▶ **Work instruction**
Copy the following data word for word, from the line containing "Zoom sur le nouveau produit" up to and including the line containing "LIRE LA SUITE".

== Segment start ==

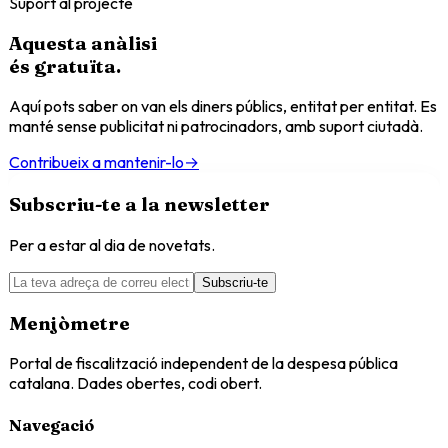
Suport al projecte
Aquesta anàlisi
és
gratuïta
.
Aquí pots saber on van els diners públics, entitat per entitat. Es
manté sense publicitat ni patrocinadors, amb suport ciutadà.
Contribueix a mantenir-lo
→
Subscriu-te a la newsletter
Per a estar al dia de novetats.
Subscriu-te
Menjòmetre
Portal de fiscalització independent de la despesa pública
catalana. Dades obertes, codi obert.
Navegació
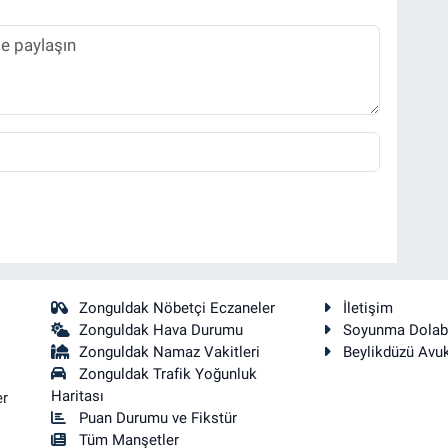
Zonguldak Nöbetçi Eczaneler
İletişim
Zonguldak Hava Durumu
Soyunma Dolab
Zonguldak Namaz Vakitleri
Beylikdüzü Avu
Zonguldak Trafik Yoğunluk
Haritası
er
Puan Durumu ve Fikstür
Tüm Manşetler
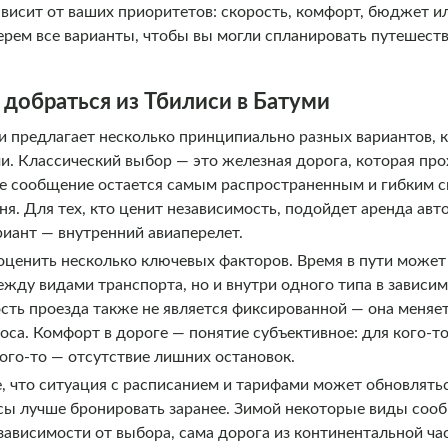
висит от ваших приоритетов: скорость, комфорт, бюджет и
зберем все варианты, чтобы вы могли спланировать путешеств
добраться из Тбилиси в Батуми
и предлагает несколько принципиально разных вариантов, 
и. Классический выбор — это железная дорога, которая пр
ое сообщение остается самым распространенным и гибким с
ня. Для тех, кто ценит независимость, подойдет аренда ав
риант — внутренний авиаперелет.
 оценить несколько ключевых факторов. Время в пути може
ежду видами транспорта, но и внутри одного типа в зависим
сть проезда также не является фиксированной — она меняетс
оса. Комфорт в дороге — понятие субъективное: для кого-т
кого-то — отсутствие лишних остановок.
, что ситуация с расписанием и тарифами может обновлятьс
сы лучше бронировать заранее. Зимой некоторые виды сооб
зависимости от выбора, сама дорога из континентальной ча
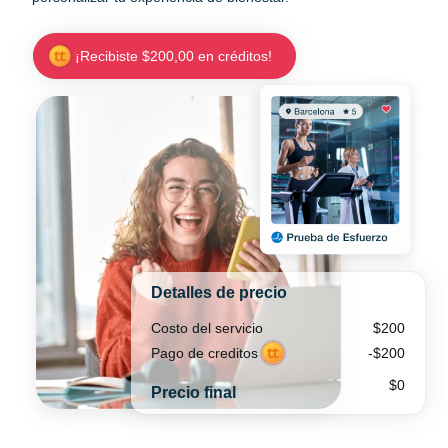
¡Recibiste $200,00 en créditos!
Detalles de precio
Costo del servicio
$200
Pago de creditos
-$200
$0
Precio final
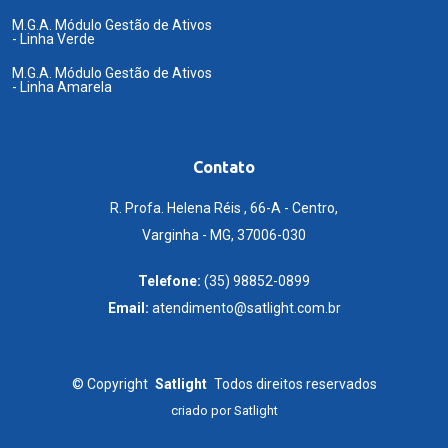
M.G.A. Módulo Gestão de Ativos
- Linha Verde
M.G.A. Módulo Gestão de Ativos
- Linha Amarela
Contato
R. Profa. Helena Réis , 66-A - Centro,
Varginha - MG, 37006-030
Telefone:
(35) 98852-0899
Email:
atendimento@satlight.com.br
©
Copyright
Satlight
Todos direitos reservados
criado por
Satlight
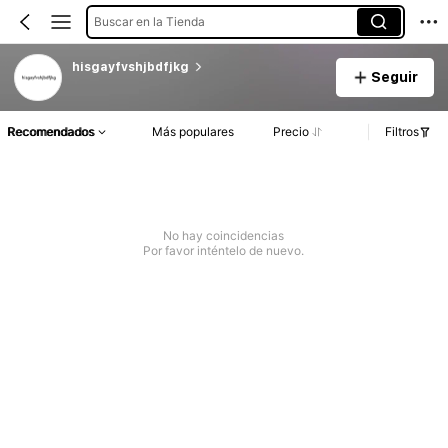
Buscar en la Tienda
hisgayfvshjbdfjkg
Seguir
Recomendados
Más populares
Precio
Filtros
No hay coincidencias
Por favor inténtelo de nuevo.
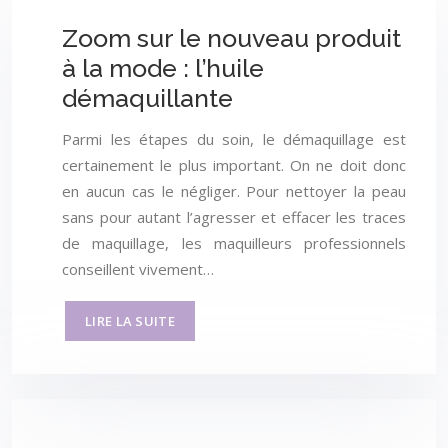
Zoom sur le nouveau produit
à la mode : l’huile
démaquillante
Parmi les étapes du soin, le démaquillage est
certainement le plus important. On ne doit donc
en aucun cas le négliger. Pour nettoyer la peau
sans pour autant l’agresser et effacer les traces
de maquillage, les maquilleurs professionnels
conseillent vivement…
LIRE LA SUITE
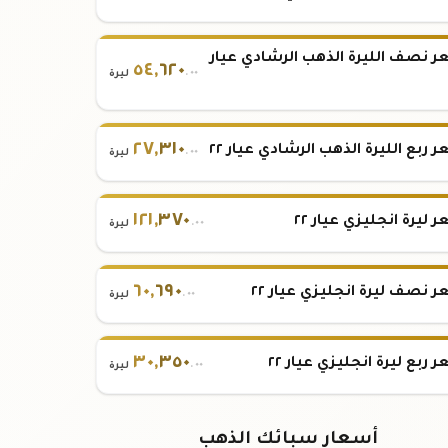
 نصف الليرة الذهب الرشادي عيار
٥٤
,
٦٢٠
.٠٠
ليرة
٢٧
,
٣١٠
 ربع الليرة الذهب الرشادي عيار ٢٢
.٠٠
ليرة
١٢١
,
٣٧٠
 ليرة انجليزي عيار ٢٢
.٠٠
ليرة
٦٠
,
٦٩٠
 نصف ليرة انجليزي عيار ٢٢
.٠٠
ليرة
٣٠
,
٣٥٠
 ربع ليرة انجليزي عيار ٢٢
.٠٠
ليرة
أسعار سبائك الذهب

== Segment end ==
== Segment start ==

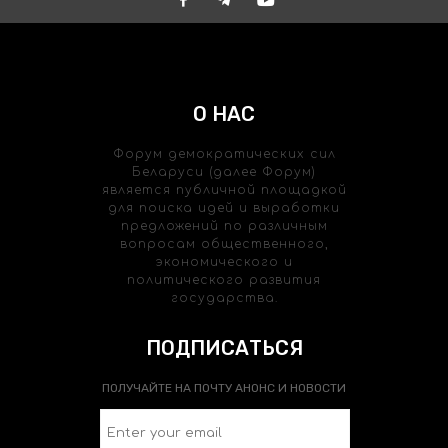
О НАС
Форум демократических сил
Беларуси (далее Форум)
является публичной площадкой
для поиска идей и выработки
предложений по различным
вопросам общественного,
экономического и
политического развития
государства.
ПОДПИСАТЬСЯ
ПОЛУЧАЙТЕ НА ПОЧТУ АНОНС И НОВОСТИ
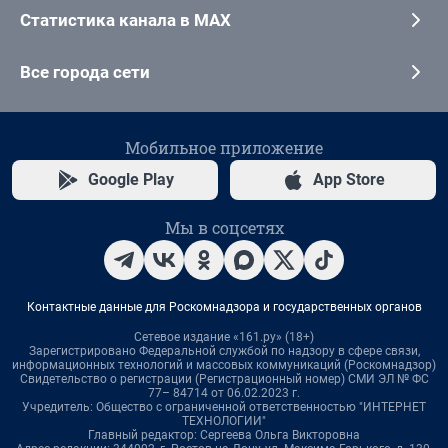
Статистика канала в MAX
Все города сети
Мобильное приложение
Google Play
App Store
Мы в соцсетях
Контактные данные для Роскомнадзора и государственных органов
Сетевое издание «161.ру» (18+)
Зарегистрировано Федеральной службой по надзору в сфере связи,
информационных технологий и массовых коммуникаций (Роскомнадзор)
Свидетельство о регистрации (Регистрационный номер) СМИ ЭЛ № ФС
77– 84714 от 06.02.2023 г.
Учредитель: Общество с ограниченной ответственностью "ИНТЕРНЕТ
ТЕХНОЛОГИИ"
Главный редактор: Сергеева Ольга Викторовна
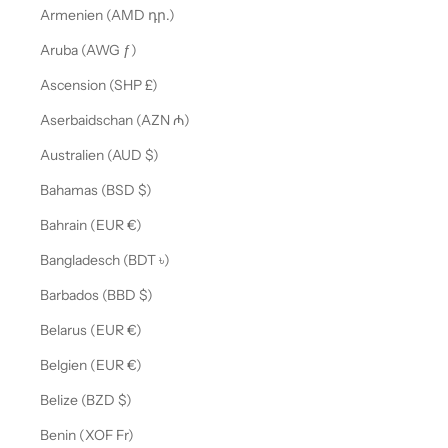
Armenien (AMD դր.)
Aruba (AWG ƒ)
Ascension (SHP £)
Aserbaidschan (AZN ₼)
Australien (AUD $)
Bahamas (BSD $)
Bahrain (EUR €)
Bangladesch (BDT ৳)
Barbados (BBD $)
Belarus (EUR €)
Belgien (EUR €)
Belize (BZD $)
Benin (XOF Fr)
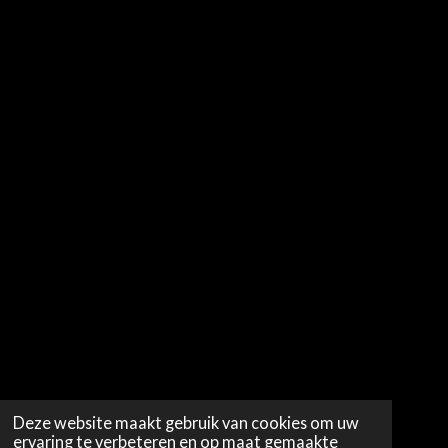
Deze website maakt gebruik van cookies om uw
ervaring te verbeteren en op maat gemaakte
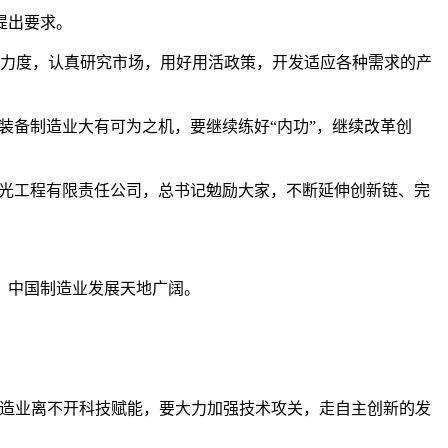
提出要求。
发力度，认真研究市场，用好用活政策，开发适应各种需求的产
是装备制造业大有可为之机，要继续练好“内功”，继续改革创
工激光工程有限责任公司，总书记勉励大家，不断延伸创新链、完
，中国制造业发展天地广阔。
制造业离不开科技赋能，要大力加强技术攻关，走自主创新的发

== Segment end ==

▶ **Finished task**
Zoom sur le nouveau produit
à la mode : l’huile
démaquillante
Parmi les étapes du soin, le démaquillage est
certainement le plus important. On ne doit donc
en aucun cas le négliger. Pour nettoyer la peau
sans pour autant l’agresser et effacer les traces
de maquillage, les maquilleurs professionnels
conseillent vivement…
LIRE LA SUITE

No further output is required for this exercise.